REQUIREMENT:
Your task is to repeat the lines below exactly, excluding any pictures they contain.
*** PROVIDED RECORDS ***
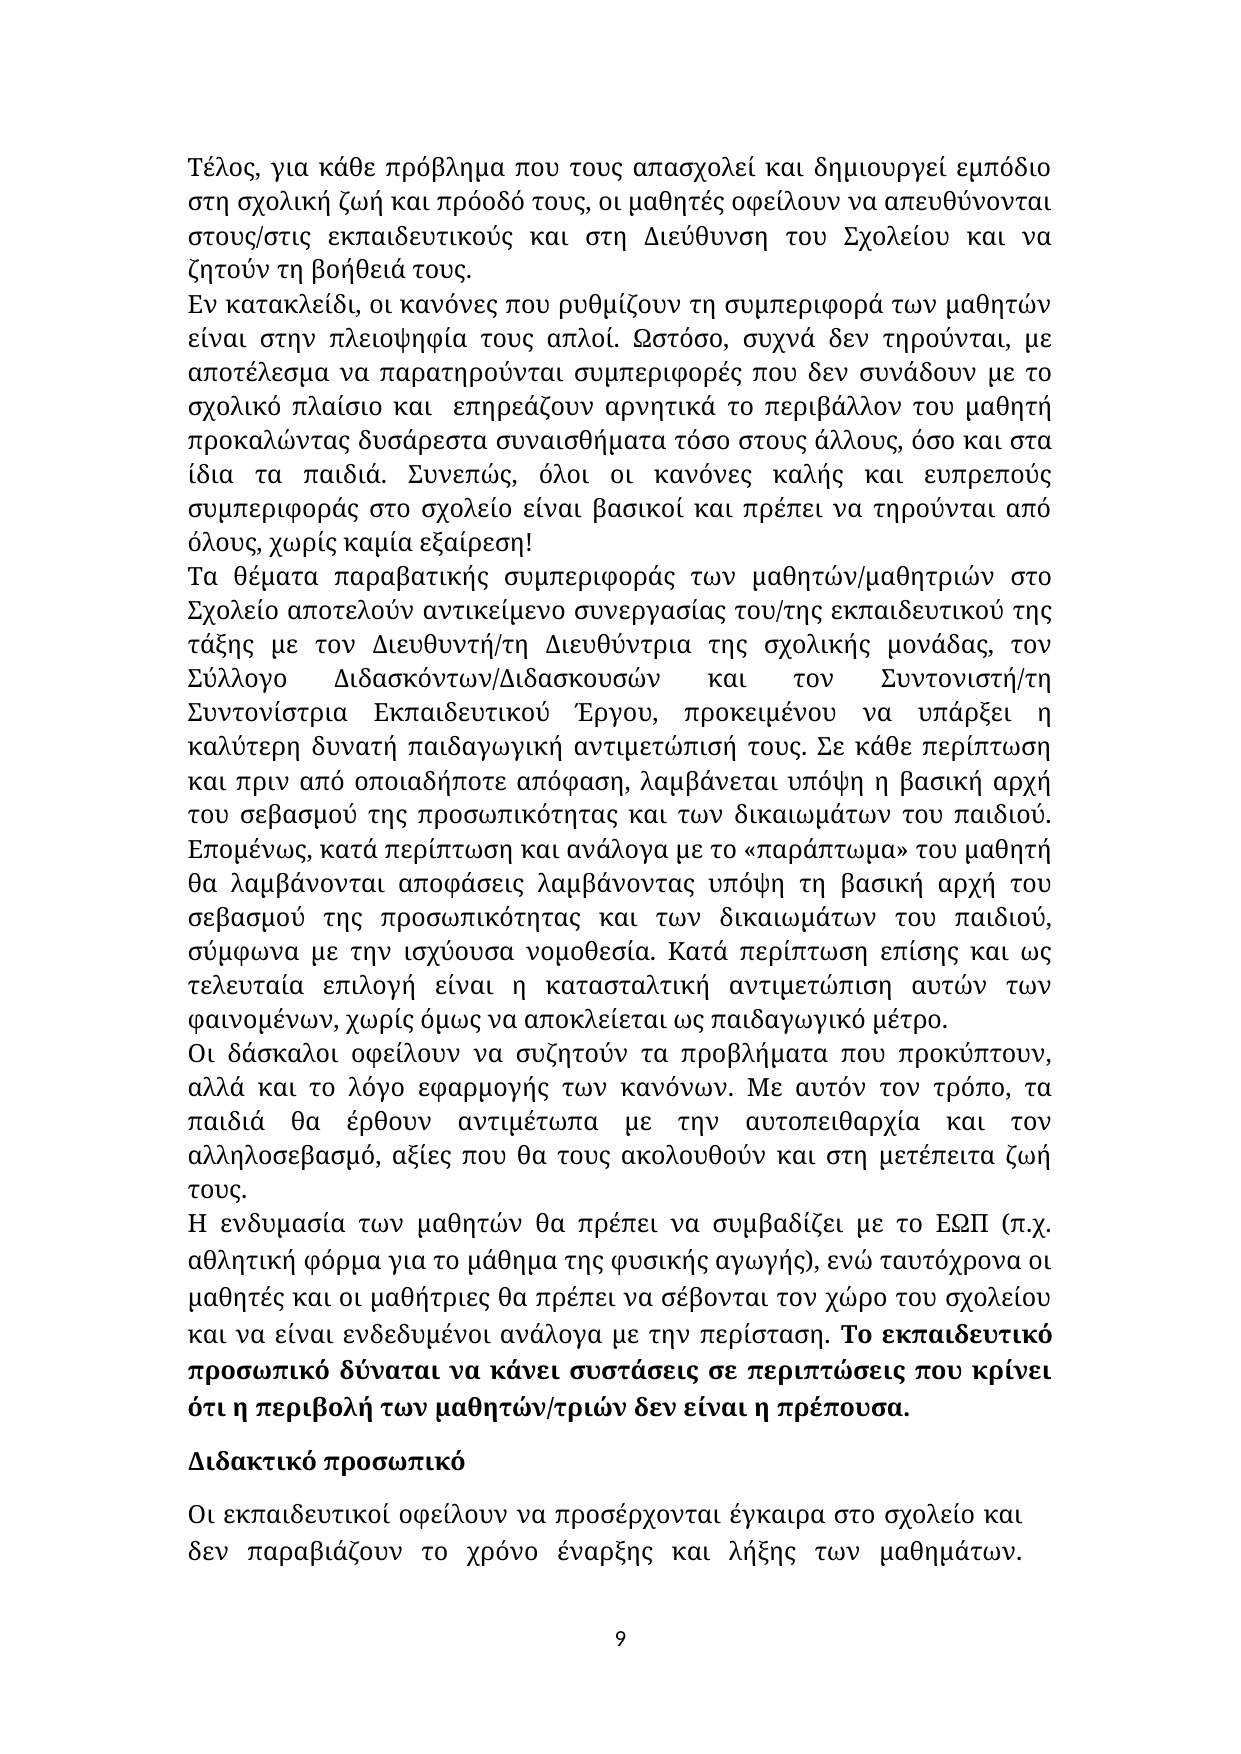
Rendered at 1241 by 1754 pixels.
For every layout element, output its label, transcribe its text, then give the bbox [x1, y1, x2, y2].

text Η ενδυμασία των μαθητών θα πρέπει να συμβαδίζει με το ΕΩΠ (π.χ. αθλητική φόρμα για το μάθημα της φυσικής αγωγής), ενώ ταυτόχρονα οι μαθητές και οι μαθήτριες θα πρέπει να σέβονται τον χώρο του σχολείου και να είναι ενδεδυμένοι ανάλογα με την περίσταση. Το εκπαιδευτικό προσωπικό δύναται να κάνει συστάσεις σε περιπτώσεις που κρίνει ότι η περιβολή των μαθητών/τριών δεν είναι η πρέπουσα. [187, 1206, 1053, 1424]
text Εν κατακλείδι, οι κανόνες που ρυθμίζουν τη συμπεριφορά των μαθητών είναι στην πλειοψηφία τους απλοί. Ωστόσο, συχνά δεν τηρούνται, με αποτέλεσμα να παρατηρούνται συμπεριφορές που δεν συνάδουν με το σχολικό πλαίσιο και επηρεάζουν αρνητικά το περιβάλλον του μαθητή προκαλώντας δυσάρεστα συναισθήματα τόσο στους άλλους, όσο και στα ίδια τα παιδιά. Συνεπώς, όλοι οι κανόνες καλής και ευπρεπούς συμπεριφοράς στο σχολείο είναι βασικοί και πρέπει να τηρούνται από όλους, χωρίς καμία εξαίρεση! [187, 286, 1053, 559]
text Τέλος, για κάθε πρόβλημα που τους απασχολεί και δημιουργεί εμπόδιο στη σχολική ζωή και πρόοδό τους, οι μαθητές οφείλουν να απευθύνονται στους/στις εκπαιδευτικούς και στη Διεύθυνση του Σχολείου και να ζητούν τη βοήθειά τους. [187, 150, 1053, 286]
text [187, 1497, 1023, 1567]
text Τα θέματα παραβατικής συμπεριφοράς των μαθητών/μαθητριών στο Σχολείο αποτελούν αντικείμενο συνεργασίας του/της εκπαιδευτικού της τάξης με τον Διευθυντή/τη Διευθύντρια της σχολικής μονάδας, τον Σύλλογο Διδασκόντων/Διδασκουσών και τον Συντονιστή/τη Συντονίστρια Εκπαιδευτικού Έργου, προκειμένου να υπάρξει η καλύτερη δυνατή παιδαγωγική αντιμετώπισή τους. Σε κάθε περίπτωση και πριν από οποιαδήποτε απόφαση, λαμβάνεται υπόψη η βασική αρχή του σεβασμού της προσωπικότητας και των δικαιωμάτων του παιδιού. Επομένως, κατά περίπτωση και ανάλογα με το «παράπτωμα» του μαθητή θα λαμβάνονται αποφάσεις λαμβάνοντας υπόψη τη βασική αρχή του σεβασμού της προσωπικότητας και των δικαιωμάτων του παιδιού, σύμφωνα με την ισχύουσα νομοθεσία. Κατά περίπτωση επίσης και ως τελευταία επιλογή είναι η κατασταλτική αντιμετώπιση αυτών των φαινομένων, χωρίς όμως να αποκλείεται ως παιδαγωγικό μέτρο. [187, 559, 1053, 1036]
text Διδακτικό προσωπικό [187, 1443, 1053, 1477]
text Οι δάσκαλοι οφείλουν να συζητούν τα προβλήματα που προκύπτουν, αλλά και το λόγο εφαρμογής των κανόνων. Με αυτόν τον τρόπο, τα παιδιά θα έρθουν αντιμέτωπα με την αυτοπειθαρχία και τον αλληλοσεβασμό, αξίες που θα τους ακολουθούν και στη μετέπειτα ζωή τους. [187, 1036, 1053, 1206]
*** End of PROVIDED RECORDS ***
EXERCISE OUTPUT:
Rendered at 1241 by 1754 pixels.
For every layout element, output its label, transcribe its text, then give the bbox [x1, y1, x2, y2].

text Η ενδυμασία των μαθητών θα πρέπει να συμβαδίζει με το ΕΩΠ (π.χ. αθλητική φόρμα για το μάθημα της φυσικής αγωγής), ενώ ταυτόχρονα οι μαθητές και οι μαθήτριες θα πρέπει να σέβονται τον χώρο του σχολείου και να είναι ενδεδυμένοι ανάλογα με την περίσταση. Το εκπαιδευτικό προσωπικό δύναται να κάνει συστάσεις σε περιπτώσεις που κρίνει ότι η περιβολή των μαθητών/τριών δεν είναι η πρέπουσα. [187, 1206, 1053, 1424]
text Εν κατακλείδι, οι κανόνες που ρυθμίζουν τη συμπεριφορά των μαθητών είναι στην πλειοψηφία τους απλοί. Ωστόσο, συχνά δεν τηρούνται, με αποτέλεσμα να παρατηρούνται συμπεριφορές που δεν συνάδουν με το σχολικό πλαίσιο και επηρεάζουν αρνητικά το περιβάλλον του μαθητή προκαλώντας δυσάρεστα συναισθήματα τόσο στους άλλους, όσο και στα ίδια τα παιδιά. Συνεπώς, όλοι οι κανόνες καλής και ευπρεπούς συμπεριφοράς στο σχολείο είναι βασικοί και πρέπει να τηρούνται από όλους, χωρίς καμία εξαίρεση! [187, 286, 1053, 559]
text Τέλος, για κάθε πρόβλημα που τους απασχολεί και δημιουργεί εμπόδιο στη σχολική ζωή και πρόοδό τους, οι μαθητές οφείλουν να απευθύνονται στους/στις εκπαιδευτικούς και στη Διεύθυνση του Σχολείου και να ζητούν τη βοήθειά τους. [187, 150, 1053, 286]
text [187, 1497, 1023, 1567]
text Τα θέματα παραβατικής συμπεριφοράς των μαθητών/μαθητριών στο Σχολείο αποτελούν αντικείμενο συνεργασίας του/της εκπαιδευτικού της τάξης με τον Διευθυντή/τη Διευθύντρια της σχολικής μονάδας, τον Σύλλογο Διδασκόντων/Διδασκουσών και τον Συντονιστή/τη Συντονίστρια Εκπαιδευτικού Έργου, προκειμένου να υπάρξει η καλύτερη δυνατή παιδαγωγική αντιμετώπισή τους. Σε κάθε περίπτωση και πριν από οποιαδήποτε απόφαση, λαμβάνεται υπόψη η βασική αρχή του σεβασμού της προσωπικότητας και των δικαιωμάτων του παιδιού. Επομένως, κατά περίπτωση και ανάλογα με το «παράπτωμα» του μαθητή θα λαμβάνονται αποφάσεις λαμβάνοντας υπόψη τη βασική αρχή του σεβασμού της προσωπικότητας και των δικαιωμάτων του παιδιού, σύμφωνα με την ισχύουσα νομοθεσία. Κατά περίπτωση επίσης και ως τελευταία επιλογή είναι η κατασταλτική αντιμετώπιση αυτών των φαινομένων, χωρίς όμως να αποκλείεται ως παιδαγωγικό μέτρο. [187, 559, 1053, 1036]
text Διδακτικό προσωπικό [187, 1443, 1053, 1477]
text Οι δάσκαλοι οφείλουν να συζητούν τα προβλήματα που προκύπτουν, αλλά και το λόγο εφαρμογής των κανόνων. Με αυτόν τον τρόπο, τα παιδιά θα έρθουν αντιμέτωπα με την αυτοπειθαρχία και τον αλληλοσεβασμό, αξίες που θα τους ακολουθούν και στη μετέπειτα ζωή τους. [187, 1036, 1053, 1206]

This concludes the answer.